Really, I did make a three course meal last Saturday! Though after the fettuccine with pesto and potatoes, we probably could have called it a night. But not this time!
I’ve gone with pork tenderloin a few times for these multi-course meals. It’s pretty easy to scale up for additional people, and you can supply most of the flavor by getting it marinading in advance. I like the way pork tenderloin absorbs the flavors of a marinade, making it an interesting culinary palette on which to work. I wound up serving the Spicy Lemon-Rosemary Pork Tenderloin based on the Food and Wine recipe. This recipe calls for a lot of garlic and a healthy dose of red pepper flakes along with the rosemary, giving it nice kick! I should also note that the pork took longer than the time indicated in the recipe. Check at their suggested time but know you might need an extra 10 minutes or more.

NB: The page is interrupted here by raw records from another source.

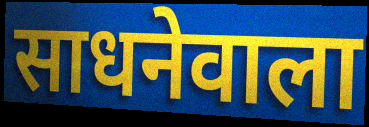
साधनेवाला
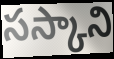
సస్కాని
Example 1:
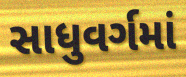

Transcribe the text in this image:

સાધુવર્ગમાં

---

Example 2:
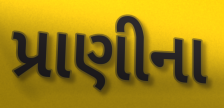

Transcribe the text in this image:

પ્રાણીના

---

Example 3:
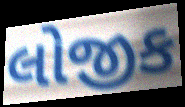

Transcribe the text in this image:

લોજીક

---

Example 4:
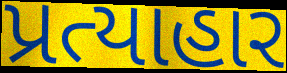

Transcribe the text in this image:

પ્રત્યાહાર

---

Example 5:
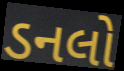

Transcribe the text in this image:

ડનલો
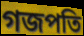
গজপতি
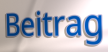
Beitrag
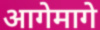
आगेमागे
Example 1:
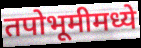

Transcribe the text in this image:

तपोभूमीमध्ये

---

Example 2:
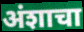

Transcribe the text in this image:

अंशाचा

Speaking of kick, that gave me a good excuse to make one of my favorite side dishes, Sweet Potatoes Mashed with Cumin Sage Butter. This has been a big hit every time I make it, often eliciting more comments than the meat I serve it with. The natural sweetness of the potatoes is offset nicely by the spices in the butter.

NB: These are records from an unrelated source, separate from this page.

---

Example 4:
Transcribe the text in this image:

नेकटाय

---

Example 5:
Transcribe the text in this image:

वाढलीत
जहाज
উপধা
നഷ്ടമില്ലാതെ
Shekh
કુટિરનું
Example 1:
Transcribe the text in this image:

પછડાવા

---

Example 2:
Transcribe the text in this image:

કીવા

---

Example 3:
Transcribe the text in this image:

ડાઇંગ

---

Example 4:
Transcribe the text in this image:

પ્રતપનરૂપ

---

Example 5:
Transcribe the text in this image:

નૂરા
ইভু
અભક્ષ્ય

The wine recommendation that came with the recipe was for a “peppery Syrah” which seemed like sound advice. Ray Schaefer of Pairings Wine and Food provided a number of suggestions in this department. We continued the experimentation with this course, providing two very different Syrahs for people to try and choose for themselves.

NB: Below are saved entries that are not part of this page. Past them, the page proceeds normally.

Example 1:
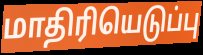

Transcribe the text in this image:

மாதிரியெடுப்பு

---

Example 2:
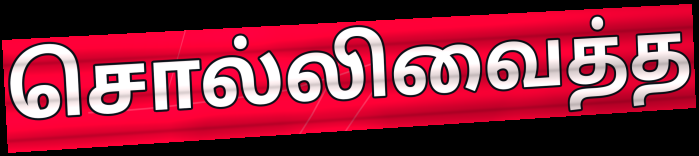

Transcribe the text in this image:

சொல்லிவைத்த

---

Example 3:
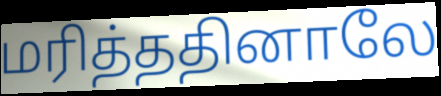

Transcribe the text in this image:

மரித்ததினாலே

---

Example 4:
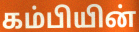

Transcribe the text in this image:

கம்பியின்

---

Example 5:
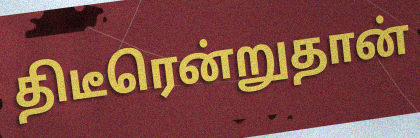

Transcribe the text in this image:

திடீரென்றுதான்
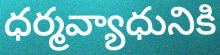
ధర్మవ్యాధునికి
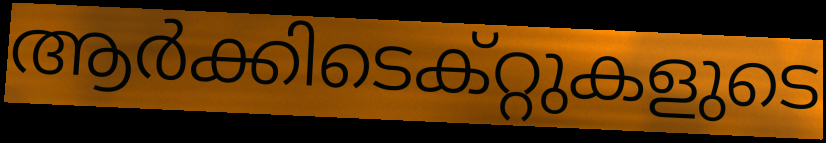
ആർക്കിടെക്റ്റുകളുടെ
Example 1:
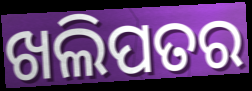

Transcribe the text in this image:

ଖଲିପତର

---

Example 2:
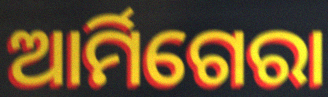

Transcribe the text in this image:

ଆର୍ମିଗେରା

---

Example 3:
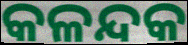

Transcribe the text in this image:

କଳନ୍ଦକ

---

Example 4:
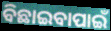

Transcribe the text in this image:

ବିଛାଇବାପାଇଁ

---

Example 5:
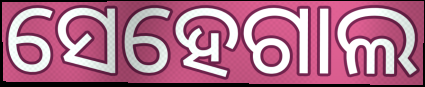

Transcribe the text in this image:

ସେହେଗାଲ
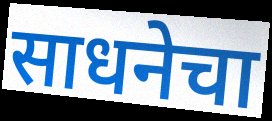
साधनेचा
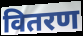
वितरण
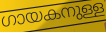
ഗായകനുള്ള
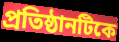
প্রতিষ্ঠানটিকে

First, there was the Old World 2006 Le Reve de Marine Sablet Rouge from Domaine de Piaugier, a Cotes du Rhone Villages, then the 2009 Stolpman Estate Grown Santa Ynez Syrah. As one might expect, the Cotes du Rhones was more subdued and nuanced, and the Stolpman was powerful and very fruit forward. I’d definitely say I’d prefer the Stolpman to drink by itself, but the Cotes du Rhones definitely had its advocates at the table, at least in terms of how well it match the dish. Perhaps it’s the diplomat in me, I’d call it a draw between these two wines, but I suspect some of the guests might have a stronger opinion.
Well, that completed the official three course meal I’d promised. But there was still wine left, and some desserts provided by the Fransons. Not much note taking at that point of the evening though, so there won’t be separate post on that! But I will do an overview and provide some tips on putting together a meal like this.